- _What you will do_: Look below for the line containing "index pip: (293, 358)"; from there through the line containing "pinky tip: (387, 398)", both lines included, please set down each line exactly and nothing else.
*** Extracted information ***
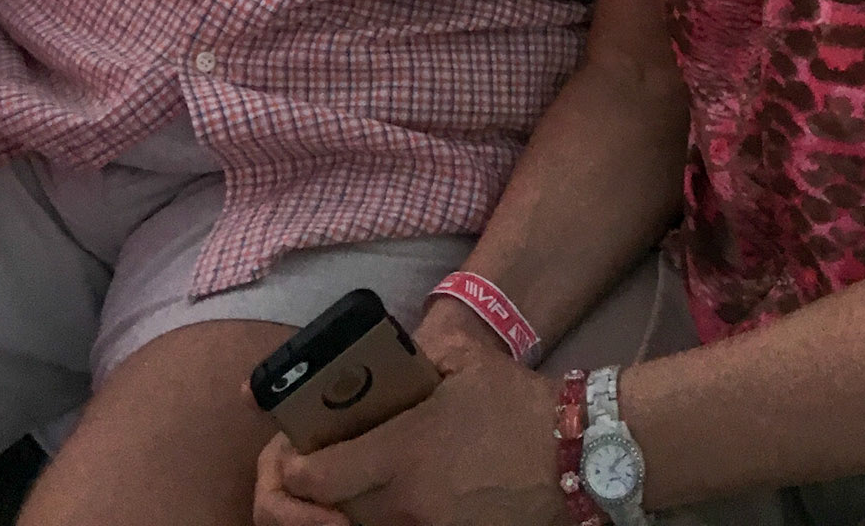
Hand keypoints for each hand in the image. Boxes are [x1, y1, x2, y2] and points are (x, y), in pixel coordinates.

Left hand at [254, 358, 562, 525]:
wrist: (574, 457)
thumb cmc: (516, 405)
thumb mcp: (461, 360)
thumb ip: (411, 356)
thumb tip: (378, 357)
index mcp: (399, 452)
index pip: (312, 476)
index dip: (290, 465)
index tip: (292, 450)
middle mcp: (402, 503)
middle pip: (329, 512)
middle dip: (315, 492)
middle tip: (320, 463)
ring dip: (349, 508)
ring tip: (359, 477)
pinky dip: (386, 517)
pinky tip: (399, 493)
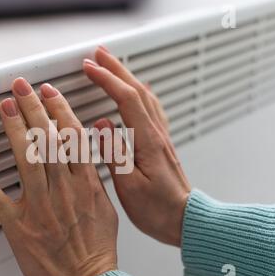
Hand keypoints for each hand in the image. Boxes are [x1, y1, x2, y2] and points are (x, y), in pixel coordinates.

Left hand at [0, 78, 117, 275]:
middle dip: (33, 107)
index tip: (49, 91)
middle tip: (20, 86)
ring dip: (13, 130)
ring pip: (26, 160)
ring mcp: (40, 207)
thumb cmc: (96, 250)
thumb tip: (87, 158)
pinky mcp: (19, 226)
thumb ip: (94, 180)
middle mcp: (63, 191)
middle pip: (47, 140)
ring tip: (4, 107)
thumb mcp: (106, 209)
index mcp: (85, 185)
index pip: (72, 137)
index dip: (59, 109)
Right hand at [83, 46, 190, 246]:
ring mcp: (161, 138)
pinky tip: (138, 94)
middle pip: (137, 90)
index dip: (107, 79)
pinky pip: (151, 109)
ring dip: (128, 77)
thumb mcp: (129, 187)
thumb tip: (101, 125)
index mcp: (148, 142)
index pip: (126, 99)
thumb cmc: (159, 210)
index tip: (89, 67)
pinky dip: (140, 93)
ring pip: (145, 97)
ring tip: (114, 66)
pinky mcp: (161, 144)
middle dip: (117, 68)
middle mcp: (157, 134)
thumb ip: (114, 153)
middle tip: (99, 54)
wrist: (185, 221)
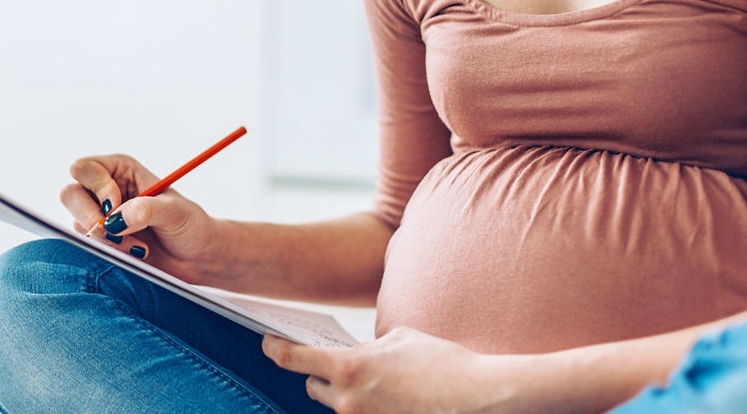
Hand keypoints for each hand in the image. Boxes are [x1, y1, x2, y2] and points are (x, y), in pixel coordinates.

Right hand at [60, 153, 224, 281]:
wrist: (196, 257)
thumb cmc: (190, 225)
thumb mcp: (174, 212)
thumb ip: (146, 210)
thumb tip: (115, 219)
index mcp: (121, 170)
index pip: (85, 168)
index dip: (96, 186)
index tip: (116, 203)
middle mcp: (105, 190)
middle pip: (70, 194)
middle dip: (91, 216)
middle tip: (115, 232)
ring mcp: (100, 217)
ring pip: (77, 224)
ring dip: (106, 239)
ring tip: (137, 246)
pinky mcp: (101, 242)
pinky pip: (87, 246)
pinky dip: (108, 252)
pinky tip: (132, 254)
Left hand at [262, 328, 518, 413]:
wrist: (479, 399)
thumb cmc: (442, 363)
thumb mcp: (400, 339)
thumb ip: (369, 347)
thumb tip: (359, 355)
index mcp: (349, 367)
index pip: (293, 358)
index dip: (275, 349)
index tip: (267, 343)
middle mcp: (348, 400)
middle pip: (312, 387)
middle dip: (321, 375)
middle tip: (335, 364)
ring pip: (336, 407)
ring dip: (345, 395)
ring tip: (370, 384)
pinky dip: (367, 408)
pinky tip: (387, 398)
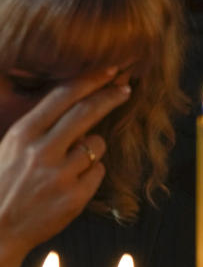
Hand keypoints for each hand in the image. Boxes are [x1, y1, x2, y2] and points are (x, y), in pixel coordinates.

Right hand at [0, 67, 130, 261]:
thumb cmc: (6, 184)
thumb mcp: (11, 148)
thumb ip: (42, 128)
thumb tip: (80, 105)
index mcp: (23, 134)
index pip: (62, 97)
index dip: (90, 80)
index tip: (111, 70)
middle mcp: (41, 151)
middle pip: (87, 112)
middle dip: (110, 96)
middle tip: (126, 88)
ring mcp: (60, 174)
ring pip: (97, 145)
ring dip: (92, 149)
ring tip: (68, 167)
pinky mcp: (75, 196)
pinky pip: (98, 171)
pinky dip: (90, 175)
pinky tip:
*** End of Extracted information ***
- _Written reply_:
index pip: (293, 358)
index dip: (275, 349)
index tip: (267, 343)
middle mcp: (348, 400)
middle pip: (312, 387)
middle dip: (321, 375)
middle tip: (335, 364)
ring pip: (336, 407)
ring dip: (345, 395)
ring tip: (370, 384)
pinky dip: (367, 408)
pinky tip: (387, 398)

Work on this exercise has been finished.